Killua: Gon, lets not start with that again ^^;
Leorio: but what about-
Hisoka: Oh. And my dress code is strictly mine.
Leorio: the can I ask-
Hisoka: No you may not. ^_^
Leorio:. *_*
Gon: But you didn't answer-
Hisoka: SECOOOOOOOOOOOOOOOND QUESTION! ^0^ *ahem *
Dear HXH characters,
Is there a truth behind the pairings? Like KilluaXGon or LeorioXKurapika or HisokaXIllumi?

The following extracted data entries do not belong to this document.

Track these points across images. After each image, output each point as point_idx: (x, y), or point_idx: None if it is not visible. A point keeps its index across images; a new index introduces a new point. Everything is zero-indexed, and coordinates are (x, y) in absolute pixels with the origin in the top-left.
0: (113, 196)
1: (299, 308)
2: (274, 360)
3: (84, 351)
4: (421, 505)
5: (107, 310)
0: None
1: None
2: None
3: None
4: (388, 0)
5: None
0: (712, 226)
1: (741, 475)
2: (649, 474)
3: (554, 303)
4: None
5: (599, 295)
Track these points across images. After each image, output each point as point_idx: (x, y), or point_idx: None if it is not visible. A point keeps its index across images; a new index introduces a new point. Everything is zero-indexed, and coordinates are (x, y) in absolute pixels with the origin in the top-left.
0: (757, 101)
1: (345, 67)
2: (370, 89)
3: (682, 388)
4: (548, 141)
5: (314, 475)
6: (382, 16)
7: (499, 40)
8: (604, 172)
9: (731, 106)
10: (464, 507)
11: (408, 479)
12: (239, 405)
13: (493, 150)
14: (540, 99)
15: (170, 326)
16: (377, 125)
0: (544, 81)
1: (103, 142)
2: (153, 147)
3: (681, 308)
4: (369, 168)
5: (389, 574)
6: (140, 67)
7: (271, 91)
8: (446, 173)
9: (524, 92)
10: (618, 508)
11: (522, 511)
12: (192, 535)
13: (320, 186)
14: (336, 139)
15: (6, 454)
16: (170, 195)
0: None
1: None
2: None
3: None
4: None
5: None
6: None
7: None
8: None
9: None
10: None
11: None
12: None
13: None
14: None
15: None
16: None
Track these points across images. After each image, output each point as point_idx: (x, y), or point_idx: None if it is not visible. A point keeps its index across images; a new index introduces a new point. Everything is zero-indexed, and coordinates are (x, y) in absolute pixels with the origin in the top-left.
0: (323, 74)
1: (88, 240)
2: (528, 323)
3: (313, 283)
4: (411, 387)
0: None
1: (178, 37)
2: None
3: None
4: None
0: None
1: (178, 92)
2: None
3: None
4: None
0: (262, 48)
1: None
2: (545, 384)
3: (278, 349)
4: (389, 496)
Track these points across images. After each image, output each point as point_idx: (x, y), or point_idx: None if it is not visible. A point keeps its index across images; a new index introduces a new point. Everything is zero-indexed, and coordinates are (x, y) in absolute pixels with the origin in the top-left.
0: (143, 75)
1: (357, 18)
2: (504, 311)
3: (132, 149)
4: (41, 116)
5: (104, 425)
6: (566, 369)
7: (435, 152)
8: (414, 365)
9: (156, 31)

~Complete silence for 3 minutes~
Killua: *blushes like hell *
Kurapika: *scoff * ME??? WITH. WITH *THAT * PERVERT???
Leorio: Hey! I am not a pervert!
Kurapika: NO WAY! (A/N: How old is Kurapika? Maybe he's in the self-denial stage.)
Leorio: As if! Who'd want to be paired up with a homosapien who you can't even ensure is a guy or a girl?? Did I say homosapien? Maybe I should have stopped at HOMO!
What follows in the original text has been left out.